What has emerged within the Pentagon’s request is an increase to $142 billion in research, development, test and evaluation along with $205 billion for procurement. The detailed breakdown remains pending until the justifications are released.
Throughout a series of force posture hearings in May and June, rifts have emerged between service planning and Defense Department priorities. One of the most notable clashes is about the U.S. Navy’s F/A-XX fighter: Vice Chief of Naval Operations Adm. James Kilby, among other officials, has testified that the aircraft is needed for the service’s future carrier air wing. The Navy is substantially cutting F/A-XX research spending to $75 million, despite congressional pushes to increase spending.
In the U.S. Air Force, a debate has emerged about the future of Boeing’s E-7A Wedgetail airborne early-warning and control aircraft.
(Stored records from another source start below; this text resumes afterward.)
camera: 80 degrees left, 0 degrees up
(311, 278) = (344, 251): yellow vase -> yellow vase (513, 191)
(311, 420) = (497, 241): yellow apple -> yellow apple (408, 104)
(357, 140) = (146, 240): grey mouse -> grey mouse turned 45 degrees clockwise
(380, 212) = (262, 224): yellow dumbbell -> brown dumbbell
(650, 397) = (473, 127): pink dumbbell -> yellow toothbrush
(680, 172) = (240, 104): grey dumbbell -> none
The service has made fielding the E-7A a priority, funding two rapid prototypes and requesting more money in recent years through unfunded priorities lists.
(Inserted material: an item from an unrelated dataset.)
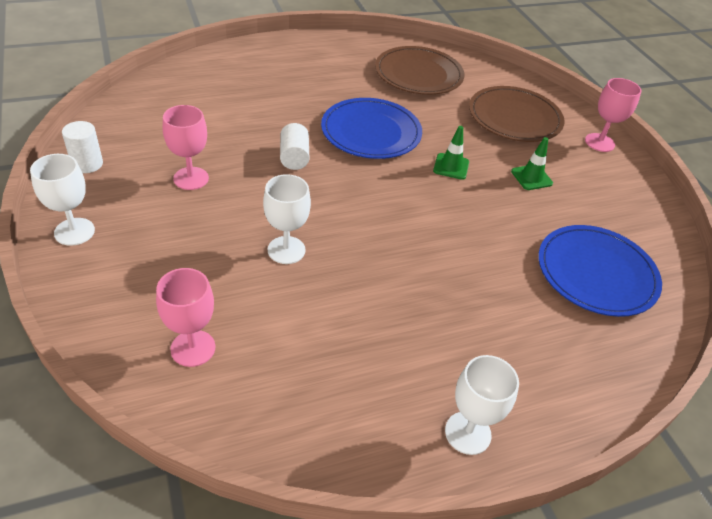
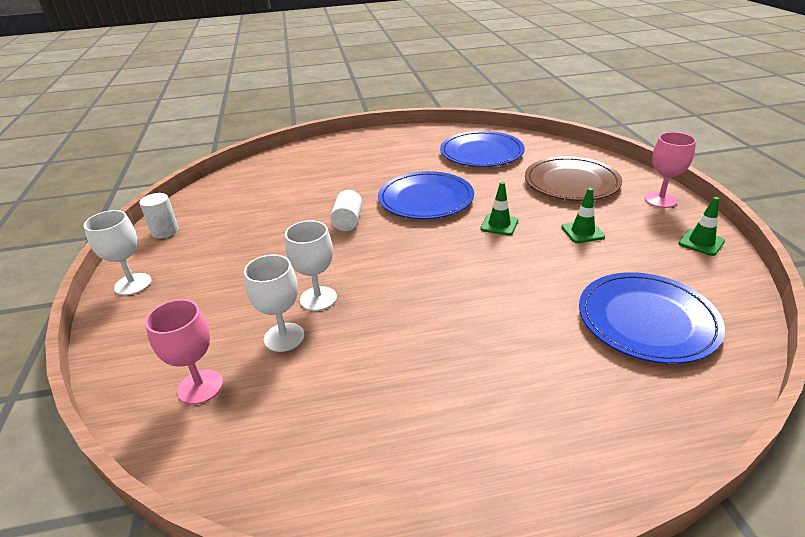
camera: 15 degrees right, 10 degrees down
(191, 178) = (249, 240): pink goblet -> none
(418, 74) = (481, 152): brown plate -> blue plate
(468, 433) = (470, 487): white goblet -> white goblet (284, 337)
(637, 192) = (701, 242): none -> green traffic cone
However, the Pentagon is expected to cut the program in fiscal 2026 and shift funding to a joint-operated fleet of Northrop Grumman E-2D Hawkeyes to field ground- and air-moving target indication capabilities in space for intelligence, surveillance and reconnaissance (ISR) missions.
Hegseth, in a June 10 House Appropriations Subcommittee on Defense hearing, said: “We believe most of the ISR, or a great deal of ISR, in the future will be space-based,” and cutting the E-7 is an example of a “tough call” that needs to be made to fund other priorities.
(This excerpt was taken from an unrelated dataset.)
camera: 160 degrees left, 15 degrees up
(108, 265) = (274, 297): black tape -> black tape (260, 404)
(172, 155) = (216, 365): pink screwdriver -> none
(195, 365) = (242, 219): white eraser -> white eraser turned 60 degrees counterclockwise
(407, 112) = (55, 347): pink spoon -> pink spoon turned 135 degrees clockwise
Air Force leaders have testified, however, that the E-7 should continue because those space-based capabilities are not ready. In a May 6 hearing to the same committee, Air Force Chief of Staff Gen. David Allvin said the service needs to ensure that it does not create a gap as it looks toward the future of space-based ISR and that the Wedgetail is the answer. Chief of Space Operations Gen. Chance Saltzman added that a “mix of systems” is necessary for the role.
In a June 10 hearing, Allvin also pointed to hypersonic weapons procurement as a potential difference between the service’s proposal and what is in the final budget. The Air Force intends to add procurement funding for the Lockheed Martin AGM-183A Air-Launched Rapid Response Weapon following doubts about the program in recent years. This is in addition to the smaller Hypersonic Attack Cruise Missile that the service also intends to field.
“I will tell you that we are developing—and you’ll see in the budget submission, assuming it’s what we put forward—two different programs,” Allvin told the House Armed Services Committee.
Because the budget submission was so late, committees are beginning their markups without full details from the Pentagon. The House Appropriations Committee was the first out of the gate, approving its fiscal 2026 spending bill on June 12. The $832 billion measure is close to the proposed top line but breaks with administration priorities; for example, the committee is suggesting $13 billion for Trump’s proposed Golden Dome missile defense shield—$12 billion less than the White House estimate. The committee recommends increasing purchases of Lockheed Martin F-35s to 69 total, along with adding $500 million for the E-7A Wedgetail and $972 million for the F/A-XX with the explicit instruction to speed up the F/A-XX program.
The committee seeks to overturn several planned U.S. Army cuts, restoring funding to programs that the service had planned to eliminate. These projects include the Improved Turbine Engine Program, which would replace powerplants in Sikorsky UH-60 Black Hawks and Boeing AH-64 Apaches with GE Aerospace T901s. The committee also supports purchasing additional General Atomics MQ-1C Gray Eagles and remanufactured AH-64E helicopters, both of which the Army had intended to cut.